What the task requires:
Can you set down, with no changes, every line of the data from the one containing "その度にあちらこちらに痛みが来て" through the last line of the data, both ends included?

Data excerpts
::::

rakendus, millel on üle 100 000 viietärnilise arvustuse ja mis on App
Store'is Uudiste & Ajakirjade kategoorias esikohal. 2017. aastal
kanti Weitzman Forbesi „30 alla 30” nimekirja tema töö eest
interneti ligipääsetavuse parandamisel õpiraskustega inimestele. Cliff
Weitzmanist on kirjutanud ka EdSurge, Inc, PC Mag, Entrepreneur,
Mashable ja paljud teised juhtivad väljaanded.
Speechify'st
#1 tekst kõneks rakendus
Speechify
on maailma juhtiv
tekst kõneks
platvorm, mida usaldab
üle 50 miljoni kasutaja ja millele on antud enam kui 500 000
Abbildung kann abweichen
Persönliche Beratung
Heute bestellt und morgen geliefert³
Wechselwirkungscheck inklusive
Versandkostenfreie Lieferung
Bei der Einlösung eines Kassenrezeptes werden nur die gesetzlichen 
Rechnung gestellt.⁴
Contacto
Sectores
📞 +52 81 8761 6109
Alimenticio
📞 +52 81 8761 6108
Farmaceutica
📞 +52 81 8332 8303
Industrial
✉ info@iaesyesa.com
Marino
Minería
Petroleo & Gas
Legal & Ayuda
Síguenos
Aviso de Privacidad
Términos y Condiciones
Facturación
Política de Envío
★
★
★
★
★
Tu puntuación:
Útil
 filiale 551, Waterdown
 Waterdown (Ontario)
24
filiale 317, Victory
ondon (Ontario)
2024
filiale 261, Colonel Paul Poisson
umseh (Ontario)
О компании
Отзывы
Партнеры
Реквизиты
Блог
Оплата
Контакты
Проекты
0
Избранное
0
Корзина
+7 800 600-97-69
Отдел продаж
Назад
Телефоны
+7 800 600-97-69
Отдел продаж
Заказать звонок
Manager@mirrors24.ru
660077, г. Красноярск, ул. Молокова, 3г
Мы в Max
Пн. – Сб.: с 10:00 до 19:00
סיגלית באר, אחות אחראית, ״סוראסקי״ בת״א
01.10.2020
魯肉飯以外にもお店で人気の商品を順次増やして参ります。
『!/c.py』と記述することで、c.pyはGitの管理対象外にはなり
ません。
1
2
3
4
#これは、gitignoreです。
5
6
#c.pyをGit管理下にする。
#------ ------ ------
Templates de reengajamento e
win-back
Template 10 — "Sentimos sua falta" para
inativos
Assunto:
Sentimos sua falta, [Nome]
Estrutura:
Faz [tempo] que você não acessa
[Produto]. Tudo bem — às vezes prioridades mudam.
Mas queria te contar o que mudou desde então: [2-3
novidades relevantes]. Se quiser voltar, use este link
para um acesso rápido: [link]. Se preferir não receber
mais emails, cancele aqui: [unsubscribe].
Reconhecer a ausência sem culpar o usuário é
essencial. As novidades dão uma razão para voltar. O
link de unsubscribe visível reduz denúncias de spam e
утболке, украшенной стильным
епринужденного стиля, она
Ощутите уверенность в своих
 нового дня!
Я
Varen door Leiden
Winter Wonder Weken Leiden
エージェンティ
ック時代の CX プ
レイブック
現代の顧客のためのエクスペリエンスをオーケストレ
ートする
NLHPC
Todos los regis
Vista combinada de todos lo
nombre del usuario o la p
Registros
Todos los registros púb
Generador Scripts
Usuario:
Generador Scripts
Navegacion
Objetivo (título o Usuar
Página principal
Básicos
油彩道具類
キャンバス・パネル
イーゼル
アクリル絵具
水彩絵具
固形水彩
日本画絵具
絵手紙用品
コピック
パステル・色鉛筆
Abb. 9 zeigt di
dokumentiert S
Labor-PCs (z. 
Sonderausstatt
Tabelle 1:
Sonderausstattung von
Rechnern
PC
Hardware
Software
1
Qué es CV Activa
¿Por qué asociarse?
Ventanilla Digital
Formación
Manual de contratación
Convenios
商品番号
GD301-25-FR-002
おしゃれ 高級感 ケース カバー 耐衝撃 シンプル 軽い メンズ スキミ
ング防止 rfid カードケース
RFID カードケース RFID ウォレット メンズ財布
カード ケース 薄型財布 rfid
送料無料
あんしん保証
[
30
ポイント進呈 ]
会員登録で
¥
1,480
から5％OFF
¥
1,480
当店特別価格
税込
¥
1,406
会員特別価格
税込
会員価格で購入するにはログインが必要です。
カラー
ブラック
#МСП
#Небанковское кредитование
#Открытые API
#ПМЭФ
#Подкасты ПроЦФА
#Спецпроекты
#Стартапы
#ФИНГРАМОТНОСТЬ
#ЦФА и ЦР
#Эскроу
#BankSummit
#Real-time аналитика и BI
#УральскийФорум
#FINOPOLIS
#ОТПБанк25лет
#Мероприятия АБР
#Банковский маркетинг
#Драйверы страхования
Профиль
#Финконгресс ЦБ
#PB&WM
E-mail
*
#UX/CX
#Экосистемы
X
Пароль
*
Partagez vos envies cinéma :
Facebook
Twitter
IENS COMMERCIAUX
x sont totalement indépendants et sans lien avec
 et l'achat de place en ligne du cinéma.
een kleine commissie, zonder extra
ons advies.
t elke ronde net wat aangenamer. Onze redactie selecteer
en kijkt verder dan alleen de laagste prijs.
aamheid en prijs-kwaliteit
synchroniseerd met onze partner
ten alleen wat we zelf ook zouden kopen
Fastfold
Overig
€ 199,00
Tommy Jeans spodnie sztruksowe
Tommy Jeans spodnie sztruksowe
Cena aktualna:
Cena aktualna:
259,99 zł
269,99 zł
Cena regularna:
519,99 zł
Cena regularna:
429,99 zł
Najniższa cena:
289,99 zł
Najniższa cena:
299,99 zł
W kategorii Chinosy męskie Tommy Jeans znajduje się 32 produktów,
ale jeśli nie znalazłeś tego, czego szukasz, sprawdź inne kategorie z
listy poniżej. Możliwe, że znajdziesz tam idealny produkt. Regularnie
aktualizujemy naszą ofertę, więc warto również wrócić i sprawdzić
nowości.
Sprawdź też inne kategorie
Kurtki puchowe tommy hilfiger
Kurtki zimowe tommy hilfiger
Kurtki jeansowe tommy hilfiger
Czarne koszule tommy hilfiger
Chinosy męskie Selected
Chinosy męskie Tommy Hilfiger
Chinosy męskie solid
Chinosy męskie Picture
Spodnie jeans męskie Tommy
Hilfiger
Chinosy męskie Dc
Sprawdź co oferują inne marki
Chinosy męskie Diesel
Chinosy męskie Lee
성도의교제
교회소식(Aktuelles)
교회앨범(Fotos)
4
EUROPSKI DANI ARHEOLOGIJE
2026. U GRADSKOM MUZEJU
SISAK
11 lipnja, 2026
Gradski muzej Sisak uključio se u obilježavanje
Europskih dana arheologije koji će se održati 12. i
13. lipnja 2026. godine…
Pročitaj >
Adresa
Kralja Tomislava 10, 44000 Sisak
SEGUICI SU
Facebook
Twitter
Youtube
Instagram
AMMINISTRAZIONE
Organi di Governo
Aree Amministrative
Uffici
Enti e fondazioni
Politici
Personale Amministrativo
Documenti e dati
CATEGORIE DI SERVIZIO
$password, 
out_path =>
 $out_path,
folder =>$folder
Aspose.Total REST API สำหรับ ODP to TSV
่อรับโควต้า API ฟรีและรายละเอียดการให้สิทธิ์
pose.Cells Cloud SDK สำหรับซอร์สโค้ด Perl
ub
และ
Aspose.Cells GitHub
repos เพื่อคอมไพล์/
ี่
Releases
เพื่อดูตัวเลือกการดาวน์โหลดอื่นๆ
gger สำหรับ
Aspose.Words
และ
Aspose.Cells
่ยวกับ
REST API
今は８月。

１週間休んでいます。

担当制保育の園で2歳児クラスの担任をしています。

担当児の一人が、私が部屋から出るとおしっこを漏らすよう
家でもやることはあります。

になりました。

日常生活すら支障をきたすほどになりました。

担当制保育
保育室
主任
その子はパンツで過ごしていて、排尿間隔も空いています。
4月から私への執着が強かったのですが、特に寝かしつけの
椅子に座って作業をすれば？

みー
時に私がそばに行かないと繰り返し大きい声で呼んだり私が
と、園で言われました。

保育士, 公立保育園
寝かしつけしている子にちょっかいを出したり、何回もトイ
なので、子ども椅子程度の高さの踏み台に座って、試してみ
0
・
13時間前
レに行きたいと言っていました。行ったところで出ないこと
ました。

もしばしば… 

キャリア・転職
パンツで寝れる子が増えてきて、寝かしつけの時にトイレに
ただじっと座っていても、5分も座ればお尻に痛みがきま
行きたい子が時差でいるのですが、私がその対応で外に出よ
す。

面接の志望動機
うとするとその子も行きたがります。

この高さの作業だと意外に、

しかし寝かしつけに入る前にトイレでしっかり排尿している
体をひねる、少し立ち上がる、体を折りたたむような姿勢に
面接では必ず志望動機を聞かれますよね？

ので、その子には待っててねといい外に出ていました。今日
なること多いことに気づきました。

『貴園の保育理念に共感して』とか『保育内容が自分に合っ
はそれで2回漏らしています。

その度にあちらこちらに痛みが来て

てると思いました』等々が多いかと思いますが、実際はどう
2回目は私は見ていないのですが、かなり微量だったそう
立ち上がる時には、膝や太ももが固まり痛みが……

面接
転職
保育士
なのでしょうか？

::::

Output of the exercise:
その度にあちらこちらに痛みが来て

てると思いました』等々が多いかと思いますが、実際はどう
2回目は私は見ていないのですが、かなり微量だったそう
立ち上がる時には、膝や太ももが固まり痛みが……

面接
転職
保育士
なのでしょうか？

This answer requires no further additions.